-------- Extract provided
On-line version ISSN 2078-5135
Print version ISSN 0256-9574

SAMJ, S. Afr. med. j. vol.104 n.12 Pretoria Dec. 2014 



Towards early detection of retinoblastoma



Nicola Freeman; David Meyer

Division of Ophthalmology, Faculty of Medicine and Health Sciences, Stellenbosch University, Tygerberg, Cape Town, South Africa




Retinoblastoma (RB) is a rare but life-threatening condition. If it is managed optimally by a competent health team there is an excellent prognosis for life, with survival rates of 95% in developed countries. Moreover, good visual outcomes are possible. Kruger et al.[1] in this issue of SAMJ have shown survival rates in a region of South Africa (SA) of only 50%, reflecting the high frequency of late presentation, the simple reason for which is lack of effective screening. Early detection of suspected RB would significantly reduce this unacceptably high mortality rate.

Early detection may be achieved by performing a simple clinical test on all newborns and toddlers: the red reflex. The red reflex or retinal reflex refers to the reddish-orange reflection of light from normal retina, and it is observed with a direct ophthalmoscope held close to the examiner's eye, while observing the patient's eyes from a distance of approximately 30 cm. Normally, the reflections of the two eyes are equivalent in colour, intensity and clarity. The examiner is looking for the presence of a whitening of the reflex, white spots in the reflex, an absent red reflex or asymmetry of the two red reflexes when viewed from various angles.[2,3]

It is considered standard of care that all newborn babies are tested for a red reflex at discharge from the neonatal nursery. Parents are similarly able to detect a problem by noticing an abnormality in the red reflex in photographs taken when the 'red eye reduction' function happens to be switched off on their camera. It would not be too idealistic to suggest that all doctors attending to neonates and toddlers use this humble camera technique and digitally save the red reflex images to the patient's file at each visit.

In the not-too-distant future, neonatal screening will include universal digital retinal imaging. The roll-out of diabetic screening programmes using portable digital imaging systems is already established in many parts of the world, including the Cape Town metropole. These systems could be expanded to also serve as screening units for neonates.
----------------
-------- Supplied records
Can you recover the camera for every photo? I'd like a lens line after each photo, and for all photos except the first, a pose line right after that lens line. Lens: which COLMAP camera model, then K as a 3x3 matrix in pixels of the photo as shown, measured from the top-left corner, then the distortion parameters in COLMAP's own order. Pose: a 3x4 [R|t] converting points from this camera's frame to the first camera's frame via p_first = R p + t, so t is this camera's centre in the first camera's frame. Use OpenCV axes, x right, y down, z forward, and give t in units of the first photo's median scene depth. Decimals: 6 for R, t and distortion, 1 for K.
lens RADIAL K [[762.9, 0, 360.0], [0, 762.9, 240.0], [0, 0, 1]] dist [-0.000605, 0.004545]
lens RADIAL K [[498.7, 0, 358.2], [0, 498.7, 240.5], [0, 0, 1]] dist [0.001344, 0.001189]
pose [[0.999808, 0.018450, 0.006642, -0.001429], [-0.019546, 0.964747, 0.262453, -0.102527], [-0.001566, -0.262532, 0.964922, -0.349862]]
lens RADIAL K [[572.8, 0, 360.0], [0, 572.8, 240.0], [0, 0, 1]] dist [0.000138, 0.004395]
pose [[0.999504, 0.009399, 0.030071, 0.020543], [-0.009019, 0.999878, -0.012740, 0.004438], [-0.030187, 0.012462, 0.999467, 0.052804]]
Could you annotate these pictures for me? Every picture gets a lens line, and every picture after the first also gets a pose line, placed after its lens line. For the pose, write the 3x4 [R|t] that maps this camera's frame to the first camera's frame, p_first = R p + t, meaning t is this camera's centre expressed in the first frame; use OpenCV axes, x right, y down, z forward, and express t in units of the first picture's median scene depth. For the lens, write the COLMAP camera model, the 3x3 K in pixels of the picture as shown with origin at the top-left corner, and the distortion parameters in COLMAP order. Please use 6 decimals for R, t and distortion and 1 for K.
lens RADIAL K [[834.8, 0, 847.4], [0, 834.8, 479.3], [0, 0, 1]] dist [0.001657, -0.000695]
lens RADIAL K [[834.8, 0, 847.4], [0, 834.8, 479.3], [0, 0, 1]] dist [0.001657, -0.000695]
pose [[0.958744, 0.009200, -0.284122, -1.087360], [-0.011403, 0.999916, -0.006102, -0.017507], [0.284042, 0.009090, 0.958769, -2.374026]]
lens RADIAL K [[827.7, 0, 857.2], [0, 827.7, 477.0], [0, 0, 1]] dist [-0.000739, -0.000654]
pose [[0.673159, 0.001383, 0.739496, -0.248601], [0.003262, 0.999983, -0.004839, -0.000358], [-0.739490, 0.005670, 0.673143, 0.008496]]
----------------
* Assignment A *
According to the article on early detection of retinoblastoma, why are survival rates in the South African region studied by Kruger et al. only 50%? Answer in one to three sentences.
* Assignment B *
Reproduce the passage of the article on early detection of retinoblastoma, starting at "It is considered" and ending at "units for neonates.".
* Assignment C *
Carry on the article on early detection of retinoblastoma from the point where it stops.
The records are separate from the article on early detection of retinoblastoma and have no connection to it.

* Answer box A *
The low survival rate reflects the high frequency of late presentation. The article gives the simple reason for this late presentation as a lack of effective screening.

* Answer box B *
It is considered standard of care that all newborn babies are tested for a red reflex at discharge from the neonatal nursery. Parents are similarly able to detect a problem by noticing an abnormality in the red reflex in photographs taken when the 'red eye reduction' function happens to be switched off on their camera. It would not be too idealistic to suggest that all doctors attending to neonates and toddlers use this humble camera technique and digitally save the red reflex images to the patient's file at each visit.

In the not-too-distant future, neonatal screening will include universal digital retinal imaging. The roll-out of diabetic screening programmes using portable digital imaging systems is already established in many parts of the world, including the Cape Town metropole. These systems could be expanded to also serve as screening units for neonates.

* Answer box C *
'Should eye imaging be part of a standard newborn examination?' was the theme of a session presented at the 2014 World Ophthalmology Congress of the International Council of Ophthalmology on 3 April 2014 in Tokyo, Japan. Speakers from the USA, Russia, India, China and Taiwan shared their experience with modern retinal imaging systems used in universal eye imaging programmes in their countries, convincing the audience about the value of such systems in neonates. The RetCam (Clarity Medical Systems, USA) is an example of a medical device utilising innovative 21st-century optical, electronic and information technologies to image the retina of neonates. Its ability to perform wide-field imaging on neonatal retinas has revolutionised neonatal retinal disease management in the developed world. It has been shown to be a safe screening tool when operated by trained technicians.[4] Owing to the current cost of this technology, it is not yet realistic to propose universal digital retinal imaging of all neonatal retinas in SA. However, the development of portable digital retinal imaging systems is ongoing, and it will be feasible to screen the retinas of all neonates in the future using this technology.

While we were mulling over this editorial, a 3-month-old boy presented with bilateral RB. The father had had one eye enucleated by us for RB 25 years ago. Patients who were treated decades ago may have forgotten that their children are at risk, and they may not be aware that genetic testing and/or counselling can now be offered. Once a heritable mutation is identified, molecular testing can determine which members of a family are at risk of developing RB. Children who carry the mutation need to be screened clinically by an ophthalmologist 1 week after birth, monthly for 3 months, every 2 months for 6 months, every 3 months for 2 years and then every 6 months. This is initially best achieved under general anaesthesia until the child is co-operative enough for retinal examination while awake. This approach allows for early detection of small tumours. Children who do not carry the family's RB1 mutation are not at increased risk and do not require repeated retinal examinations. The benefits and cost-effectiveness of genetic screening in affected RB families have been well demonstrated.[5]

All the modern ophthalmological treatment modalities for RB are available in several centres in SA. For its size and population, SA has an adequate number of these tertiary centres and even boasts a quaternary centre offering radiation plaque therapy.[6]

Appropriate and timely treatment can be simultaneously curative and vision preserving. Since management of a child diagnosed with RB requires a multidisciplinary approach, affected children are best referred to tertiary/quaternary facilities that provide specialist paediatric ophthalmology and oncology services. The various provincial departments of health need to co-operate and ensure referral of these patients to the existing treatment centres.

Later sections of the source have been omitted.